A previsão de que o preço da gasosa vai pros cornos da lua na região começou a se concretizar. O litro do combustível, que há duas semanas era vendido nas bombas a uma média de R$ 2,49, agora está sendo comercializado até a R$ 2,69. “Estamos recebendo aumento toda semana das distribuidoras”, disse ontem o empresário Algenor Costa, presidente do sindicato do Comércio Varejista de Derivados de Petróleo do Litoral de Santa Catarina e Região (Sincombustíveis), que tem base em Itajaí. Pro empresário Tibério Testoni, dono do posto Fazendão, de Itajaí, a situação vai ficar ainda pior: “A tendência é que dentro de 60 dias a gasolina esteja beirando os R$ 2,80”.

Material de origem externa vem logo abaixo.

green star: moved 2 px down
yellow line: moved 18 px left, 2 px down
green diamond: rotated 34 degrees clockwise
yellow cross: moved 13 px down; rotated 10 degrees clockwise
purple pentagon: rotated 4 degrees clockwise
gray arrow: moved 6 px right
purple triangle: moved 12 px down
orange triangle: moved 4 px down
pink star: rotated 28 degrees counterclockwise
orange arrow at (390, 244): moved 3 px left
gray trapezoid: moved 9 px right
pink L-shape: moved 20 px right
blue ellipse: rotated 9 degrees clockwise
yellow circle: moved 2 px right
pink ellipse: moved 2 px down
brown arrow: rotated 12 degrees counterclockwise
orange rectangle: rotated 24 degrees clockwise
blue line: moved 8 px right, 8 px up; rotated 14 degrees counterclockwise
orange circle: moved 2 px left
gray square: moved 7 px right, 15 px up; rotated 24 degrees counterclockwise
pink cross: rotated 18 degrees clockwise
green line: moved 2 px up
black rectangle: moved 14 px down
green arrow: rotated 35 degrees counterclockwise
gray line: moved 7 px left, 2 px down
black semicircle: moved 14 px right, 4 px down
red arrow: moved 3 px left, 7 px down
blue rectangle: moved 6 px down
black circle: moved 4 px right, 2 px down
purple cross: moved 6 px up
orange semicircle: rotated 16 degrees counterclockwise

Há duas semanas, em entrevista ao DIARINHO, Algenor havia previsto que as distribuidoras iriam aumentar o preço da gasolina. O que não se esperava é que o aumento se desse antes de começar a valer a medida do governo de reduzir de 25% pra 20% a quantidade de álcool na gasosa.

A diminuição rola somente a partir de 1º de fevereiro. A intenção do governo é conter o aumento do preço do álcool combustível e forçar o povão a consumir mais suco de cana como combustível. O álcool é menos poluente e é um combustível renovável.

Com menos álcool em sua fórmula, a gasolina fica mais cara. Além disso, ressalta Algenor, haverá importação de suco de petróleo, o que ajudará a aumentar o preço do produto. “Nós temos informações de distribuidoras de que a gasolina pode aumentar ainda de 10 a 16 centavos. A gente não gostaria que isso acontecesse, mas se acontecer vamos ter que repassar percentualmente ao consumidor”, anuncia o presidente do Sincombustíveis.

Pra piorar a vida do sofrido consumidor, além do aumento das distribuidoras, os donos de postos também repassam o que o governo cobra de imposto sobre circulação de mercadorias e serviços (ICMS).

O empresário Tibério Testoni afirma ainda que depois de agosto os donos dos postos também botarão no preço final dos combustíveis o aumento dado aos frentistas por conta do novo salário mínimo pra Santa Catarina, o que deixará a gasosa, o álcool e o óleo diesel da região ainda mais caros.